Fatigue has undoubtedly built up too. Paul Ince was right to criticise the fact that Reading were forced to play three games in six days not once but twice, which was bound to take its toll on a relatively old and small squad that relies on certain individuals in their 30s: Andy Yiadom, Tom Ince and for some reason also Jeff Hendrick. While the gaffer could well have made better use of his squad (failing to do so for the Preston game really grated), rotation isn’t a cure-all. After all, Reading are much better equipped to rest strikers than they are midfielders or defenders.

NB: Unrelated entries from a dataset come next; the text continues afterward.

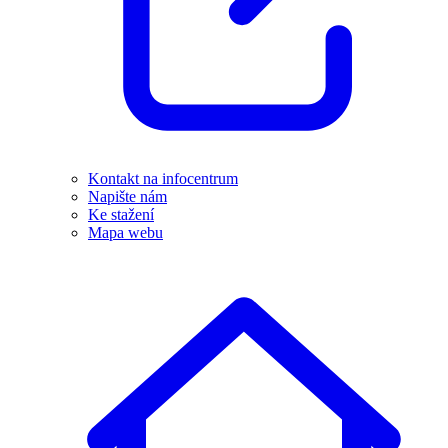
Kontakt na infocentrum
Napište nám
Ke stažení
Mapa webu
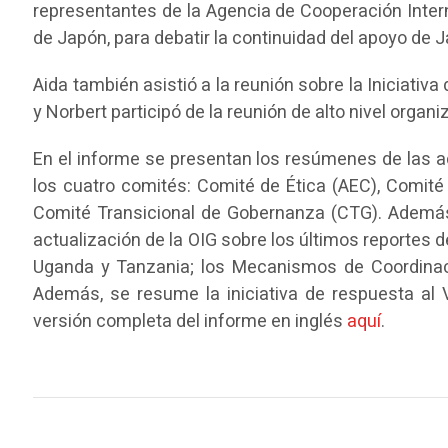
representantes de la Agencia de Cooperación Intern
de Japón, para debatir la continuidad del apoyo de 
Aida también asistió a la reunión sobre la Iniciativ
y Norbert participó de la reunión de alto nivel orga
En el informe se presentan los resúmenes de las a
los cuatro comités: Comité de Ética (AEC), Comité 
Comité Transicional de Gobernanza (CTG). Además,
actualización de la OIG sobre los últimos reportes 
Uganda y Tanzania; los Mecanismos de Coordinac
Además, se resume la iniciativa de respuesta al V
versión completa del informe en inglés
aquí
.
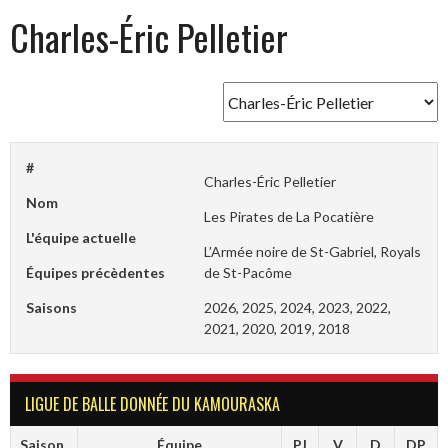
Charles-Éric Pelletier
#
Charles-Éric Pelletier
Nom
Les Pirates de La Pocatière
L'équipe actuelle
L’Armée noire de St-Gabriel, Royals
Équipes précèdentes
de St-Pacôme
Saisons
2026, 2025, 2024, 2023, 2022,
2021, 2020, 2019, 2018
LIGUE DE BALLE DONNÉE DU KAMOURASKA
Saison
Équipe
PJ
V
D
DP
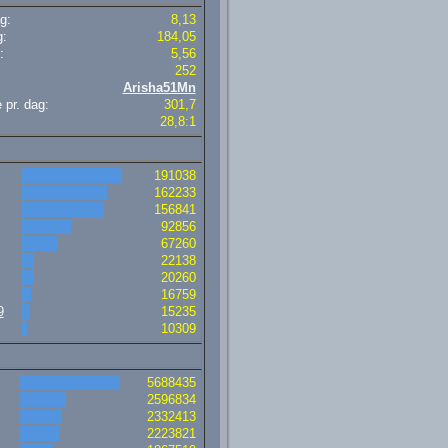
g:
8,13
g:
184,05
:
5,56
252
Arisha51Mn
 pr. dag:
301,7
28,8:1
191038
162233
156841
92856
67260
22138
20260
16759
9
15235
10309
5688435
2596834
2332413
2223821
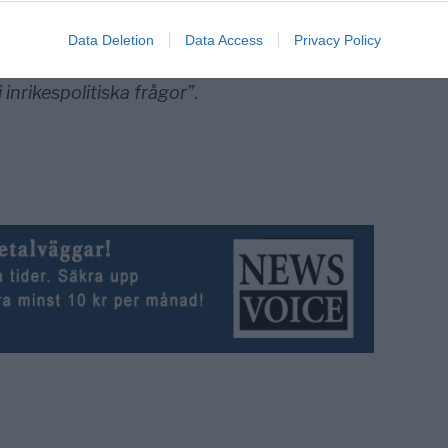
e”,
säger Guatemalas utrikesminister Sandra
Data Deletion
Data Access
Privacy Policy
tt kalla tillbaka sin ambassadör från
 i inrikespolitiska frågor”
.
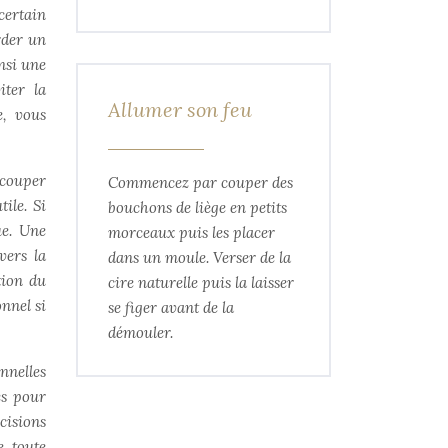
certain
rder un
nsi une
iter la
Allumer son feu
e, vous
 couper
Commencez par couper des
ile. Si
bouchons de liège en petits
ue. Une
morceaux puis les placer
vers la
dans un moule. Verser de la
tion du
cire naturelle puis la laisser
nnel si
se figer avant de la
démouler.
nnelles
és pour
cisions
e toute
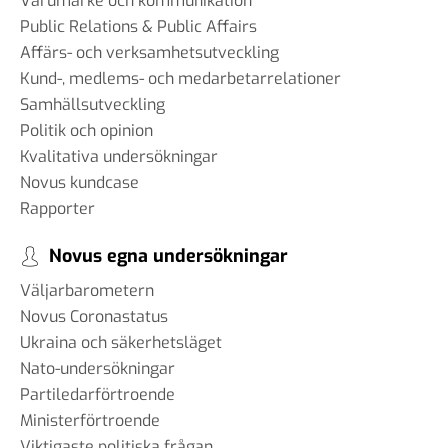
Varumärke och kommunikation
Public Relations & Public Affairs
Affärs- och verksamhetsutveckling
Kund-, medlems- och medarbetarrelationer
Samhällsutveckling
Politik och opinion
Kvalitativa undersökningar
Novus kundcase
Rapporter
Novus egna undersökningar
Väljarbarometern
Novus Coronastatus
Ukraina och säkerhetsläget
Nato-undersökningar
Partiledarförtroende
Ministerförtroende
Viktigaste politiska frågan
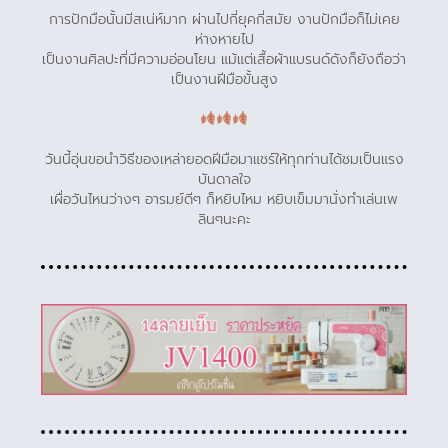
การปักมือนั้นมีสเน่ห์มาก ผ่านไปกี่ยุคกี่สมัย งานปักมือก็ไม่เคย
ห่างหายไป
เป็นงานศิลปะที่มีความอ่อนโยน แม้แต่เสื้อผ้าแบรนด์ดังก็ยังถือว่า
เป็นงานฝีมือขั้นสูง
วันนี้อุ่นขอนำวิธีของเหล่ายอดฝีมือมาแชร์ให้ทุกท่านได้ชมเป็นแรง
บันดาลใจ
เผื่อวันไหนว่างๆ อารมย์ดีๆ ก็หยิบไหม หยิบเข็มมานั่งทำเล่นเพ
ลินๆนะคะ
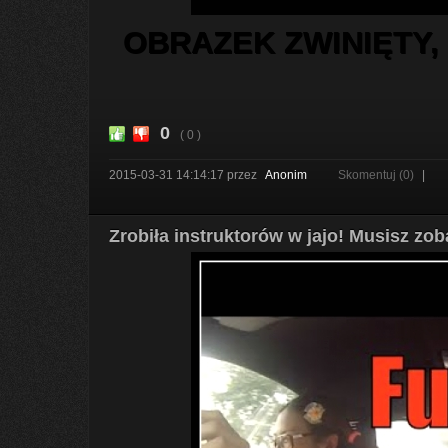
OBRAZEK ZWINIĘTY,
0
( 0 )
2015-03-31 14:14:17
przez
Anonim
Skomentuj (0)
|
Zrobiła instruktorów w jajo! Musisz zo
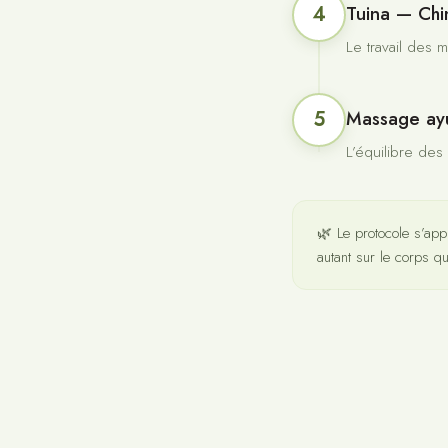
4
Tuina — Chi
Le travail des m
5
Massage ay
L’équilibre des
🌿 Le protocole s’app
autant sur le corps qu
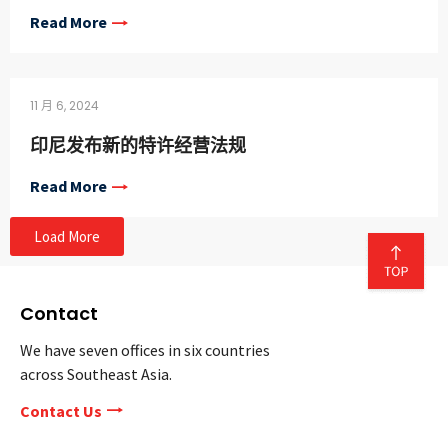
Read More
11 月 6, 2024
印尼发布新的特许经营法规
Read More
Load More
Contact
We have seven offices in six countries
across Southeast Asia.
Contact Us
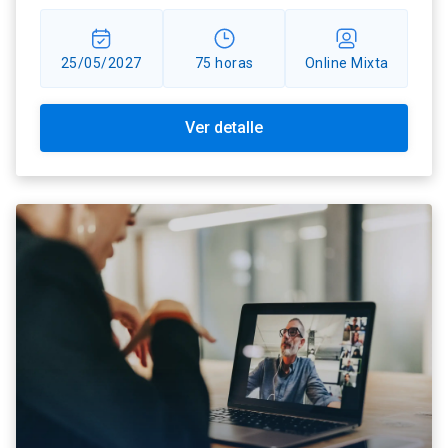
25/05/2027
75 horas
Online Mixta
Ver detalle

Reading are also tired tactically - a phrase I’ve kept coming back to in my mind in recent weeks. The Royals don’t have stand-out individual attacking ability as was the case in recent years, so an effective offensive structure is required. That could constitute using the wings, creating combinations in midfield or playing balls in behind. In reality, no such hallmarks are evident. It’s hard to work out how Reading want to attack teams in open play - beyond relying on Tom Ince as the only real creator in the XI and hoping that the chosen strike pairing for that particular match works.

To be fair, there have been some promising tactical ideas. Yakou Meite/Tom Ince was an effective away-game pairing that went some way to solving a prior problem: Reading’s inability to score goals in open play on the road. I also appreciated the idea of the attacking midfield setup at Luton Town, with Jeff Hendrick behind Tom Ince and Ovie Ejaria, even if it didn’t yield a win, and Amadou Mbengue’s Swiss Army Knife-like transition into a centre back has been a highlight in recent weeks.

Reading v Bristol City - Sky Bet Championship - Select Car Leasing Stadium Photo by Kieran Cleeves/PA Images via Getty Images

Overall I’m not all that upbeat or downbeat. Reading went through a better period, then a worse one, and now need to solve the problems that have been identified in time for the next phase. Ups and downs in campaigns happen and don’t require drastic overreactions.

It’s tricky to work out how good this team actually is. While Reading probably weren’t ‘6 wins in 10’ good in the first part of the season, we weren’t ‘6 defeats in 11’ bad in the second part either. The truth is somewhere in between.

The long and the short of it is that Reading are essentially a mid-table side. We’re better at some things, worse at others, and overall the positives broadly cancel out the negatives. That’s a pretty middling conclusion to reach, but if you’d offered me a middling season, I’d have gladly taken it.